We went through low fat for years, but heart disease and obesity rates are through the ceiling. We're starving, in part because of the nutrient deficiency. So we crave things because we aren't getting what satisfies us and what our bodies need. Then we went high carb (everything was pasta and grains, instead of it being a side dish). Then we went to no-carb, with South Beach and Atkins. Then Paleo emerged, with additional changes and prohibitions. But we still have a heart disease and obesity problems. And we're eating corn-fed livestock loaded with antibiotics because they are raised in CAFOs. There's no agreement on what "free range" and "cage free" mean either.
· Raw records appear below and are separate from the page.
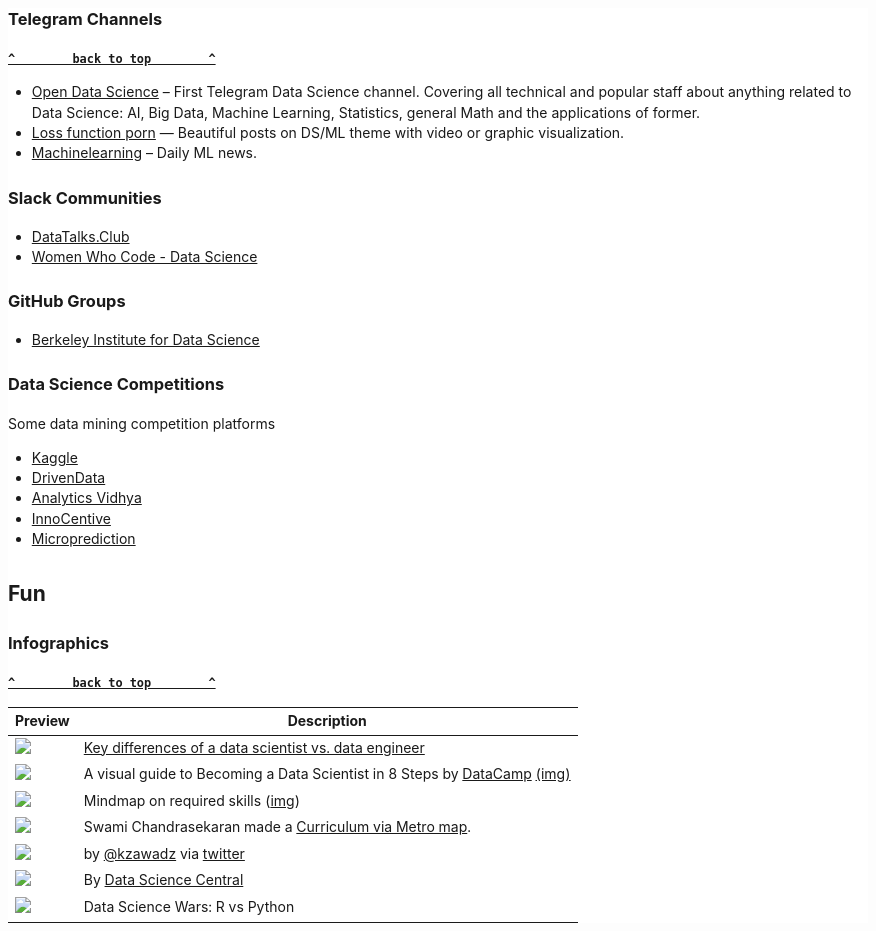 ### Telegram Channels
**[`^        back to top        ^`](#awesome-data-science)**

- [Open Data Science](https://t.me/opendatascience) – First Telegram Data Science channel. Covering all technical and popular staff about anything related to Data Science: AI, Big Data, Machine Learning, Statistics, general Math and the applications of former.
- [Loss function porn](https://t.me/loss_function_porn) — Beautiful posts on DS/ML theme with video or graphic visualization.
- [Machinelearning](https://t.me/ai_machinelearning_big_data) – Daily ML news.


### Slack Communities

- [DataTalks.Club](https://datatalks.club)
- [Women Who Code - Data Science](https://www.womenwhocode.com/datascience)

### GitHub Groups
- [Berkeley Institute for Data Science](https://github.com/BIDS)

### Data Science Competitions

Some data mining competition platforms

- [Kaggle](https://www.kaggle.com/)
- [DrivenData](https://www.drivendata.org/)
- [Analytics Vidhya](https://datahack.analyticsvidhya.com/)
- [InnoCentive](https://www.innocentive.com/)
- [Microprediction](https://www.microprediction.com/python-1)

## Fun



### Infographics
**[`^        back to top        ^`](#awesome-data-science)**

| Preview                                                                                                                                                                                                                                     | Description                                                                                                                                                                                                                                                  |
| ------------------------------------------------------------------------------------------------------------------------------------------------------------------------------------------------------------------------------------------- | ------------------------------------------------------------------------------------------------------------------------------------------------------------------------------------------------------------------------------------------------------------ |
| [<img src="https://i.imgur.com/0OoLaa5.png" width="150" />](https://i.imgur.com/0OoLaa5.png)                                                                                                                                                | [Key differences of a data scientist vs. data engineer](https://searchbusinessanalytics.techtarget.com/feature/Key-differences-of-a-data-scientist-vs-data-engineer)                                                                                         |
| [<img src="https://cloud.githubusercontent.com/assets/182906/19517857/604f88d8-960c-11e6-97d6-16c9738cb824.png" width="150" />](https://s3.amazonaws.com/assets.datacamp.com/blog_assets/DataScienceEightSteps_Full.png)                    | A visual guide to Becoming a Data Scientist in 8 Steps by [DataCamp](https://www.datacamp.com) [(img)](https://s3.amazonaws.com/assets.datacamp.com/blog_assets/DataScienceEightSteps_Full.png)                                                              |
| [<img src="https://i.imgur.com/W2t2Roz.png" width="150" />](https://i.imgur.com/FxsL3b8.png)                                                                                                                                                | Mindmap on required skills ([img](https://i.imgur.com/FxsL3b8.png))                                                                                                                                                                                          |
| [<img src="https://i.imgur.com/rb9ruaa.png" width="150" />](https://nirvacana.com/thoughts/wp-content/uploads/2013/07/RoadToDataScientist1.png)                                                                                              | Swami Chandrasekaran made a [Curriculum via Metro map](http://nirvacana.com/thoughts/2013/07/08/becoming-a-data-scientist/).                                                                                                                                            |
| [<img src="https://i.imgur.com/XBgKF2l.png" width="150" />](https://i.imgur.com/4ZBBvb0.png)                                                                                                                                                | by [@kzawadz](https://twitter.com/kzawadz) via [twitter](https://twitter.com/MktngDistillery/status/538671811991715840)                                                                                                                                      |
| [<img src="https://i.imgur.com/l9ZGtal.jpg" width="150" />](https://i.imgur.com/xLY3XZn.jpg)                                                                                                                                                | By [Data Science Central](https://www.datasciencecentral.com/)                                                                                                                                                                                                |
| [<img src="https://i.imgur.com/TWkB4X6.png" width="150" />](https://i.imgur.com/0TydZ4M.png)                                                                                                                                                | Data Science Wars: R vs Python                                                                                                                                                                                                                               |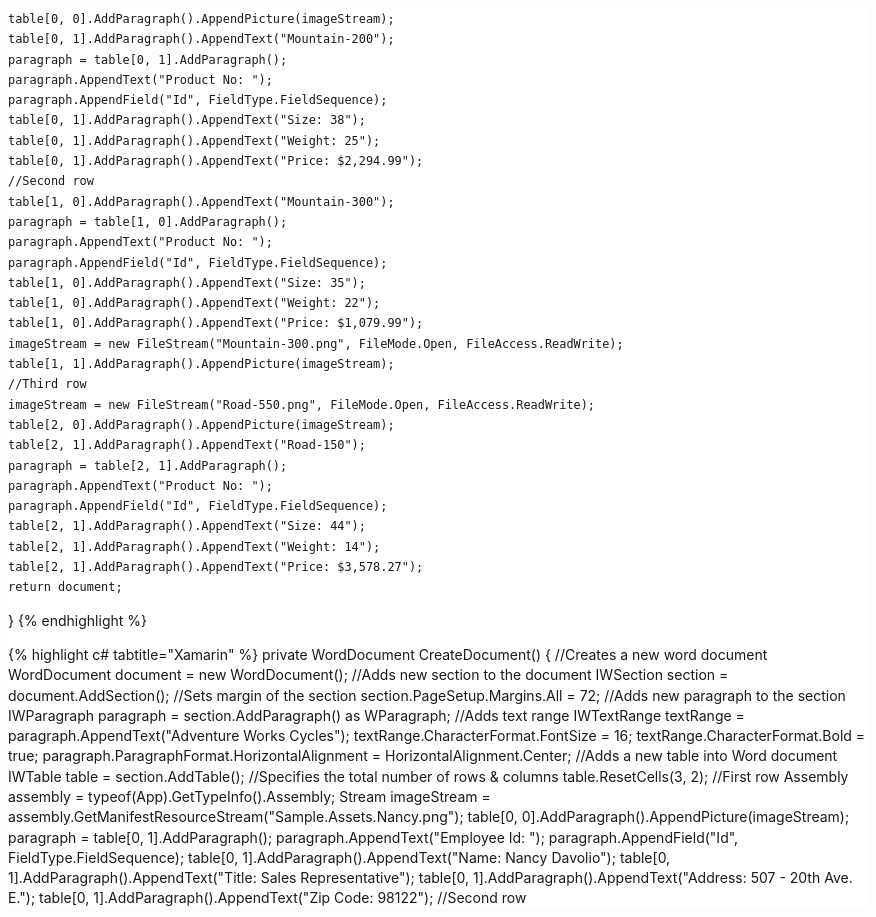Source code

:     table[0, 0].AddParagraph().AppendPicture(imageStream);
    table[0, 1].AddParagraph().AppendText("Mountain-200");
    paragraph = table[0, 1].AddParagraph();
    paragraph.AppendText("Product No: ");
    paragraph.AppendField("Id", FieldType.FieldSequence);
    table[0, 1].AddParagraph().AppendText("Size: 38");
    table[0, 1].AddParagraph().AppendText("Weight: 25");
    table[0, 1].AddParagraph().AppendText("Price: $2,294.99");
    //Second row
    table[1, 0].AddParagraph().AppendText("Mountain-300");
    paragraph = table[1, 0].AddParagraph();
    paragraph.AppendText("Product No: ");
    paragraph.AppendField("Id", FieldType.FieldSequence);
    table[1, 0].AddParagraph().AppendText("Size: 35");
    table[1, 0].AddParagraph().AppendText("Weight: 22");
    table[1, 0].AddParagraph().AppendText("Price: $1,079.99");
    imageStream = new FileStream("Mountain-300.png", FileMode.Open, FileAccess.ReadWrite);
    table[1, 1].AddParagraph().AppendPicture(imageStream);
    //Third row
    imageStream = new FileStream("Road-550.png", FileMode.Open, FileAccess.ReadWrite);
    table[2, 0].AddParagraph().AppendPicture(imageStream);
    table[2, 1].AddParagraph().AppendText("Road-150");
    paragraph = table[2, 1].AddParagraph();
    paragraph.AppendText("Product No: ");
    paragraph.AppendField("Id", FieldType.FieldSequence);
    table[2, 1].AddParagraph().AppendText("Size: 44");
    table[2, 1].AddParagraph().AppendText("Weight: 14");
    table[2, 1].AddParagraph().AppendText("Price: $3,578.27");
    return document;
}
{% endhighlight %}

{% highlight c# tabtitle="Xamarin" %}
private WordDocument CreateDocument()
{
    //Creates a new word document
    WordDocument document = new WordDocument();
    //Adds new section to the document
    IWSection section = document.AddSection();
    //Sets margin of the section
    section.PageSetup.Margins.All = 72;
    //Adds new paragraph to the section
    IWParagraph paragraph = section.AddParagraph() as WParagraph;
    //Adds text range
    IWTextRange textRange = paragraph.AppendText("Adventure Works Cycles");
    textRange.CharacterFormat.FontSize = 16;
    textRange.CharacterFormat.Bold = true;
    paragraph.ParagraphFormat.HorizontalAlignment = HorizontalAlignment.Center;
    //Adds a new table into Word document
    IWTable table = section.AddTable();
    //Specifies the total number of rows & columns
    table.ResetCells(3, 2);
    //First row
    Assembly assembly = typeof(App).GetTypeInfo().Assembly;
    Stream imageStream = assembly.GetManifestResourceStream("Sample.Assets.Nancy.png");
    table[0, 0].AddParagraph().AppendPicture(imageStream);
    paragraph = table[0, 1].AddParagraph();
    paragraph.AppendText("Employee Id: ");
    paragraph.AppendField("Id", FieldType.FieldSequence);
    table[0, 1].AddParagraph().AppendText("Name: Nancy Davolio");
    table[0, 1].AddParagraph().AppendText("Title: Sales Representative");
    table[0, 1].AddParagraph().AppendText("Address: 507 - 20th Ave. E.");
    table[0, 1].AddParagraph().AppendText("Zip Code: 98122");
    //Second row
Those meats you eat on those diets aren't the same ones primitive humans ate. So it's not really Paleo anyway. And we have huge increases in problems with gluten, dairy, peanut and tree nut allergies, and more - so we are less and less able to process foods. We're overfed and undernourished.
The thing that doesn't seem to go out of style - at least so far - is the Mediterranean diet, with an emphasis on healthy fats (vs. no fats) and carbs offset by larger amounts of fruits and vegetables (vs. a big plate of white wheat pasta and a few tomatoes thrown in the sauce). But, of course, those fruits and veggies aren't nutrient-dense.
Because our health continues to decline and life expectancy is starting to reverse after many decades and even centuries of it going up(today's kids will not live longer than their parents), food scientists, researchers, and now the medical profession are re-examining things that we've taken as a "given" for years. Truthfully, you just can't "eat healthy" - not enough to meet your needs. You can make better choices or poorer choices, for sure, but until we face the realities, we're not going to see improved health overall.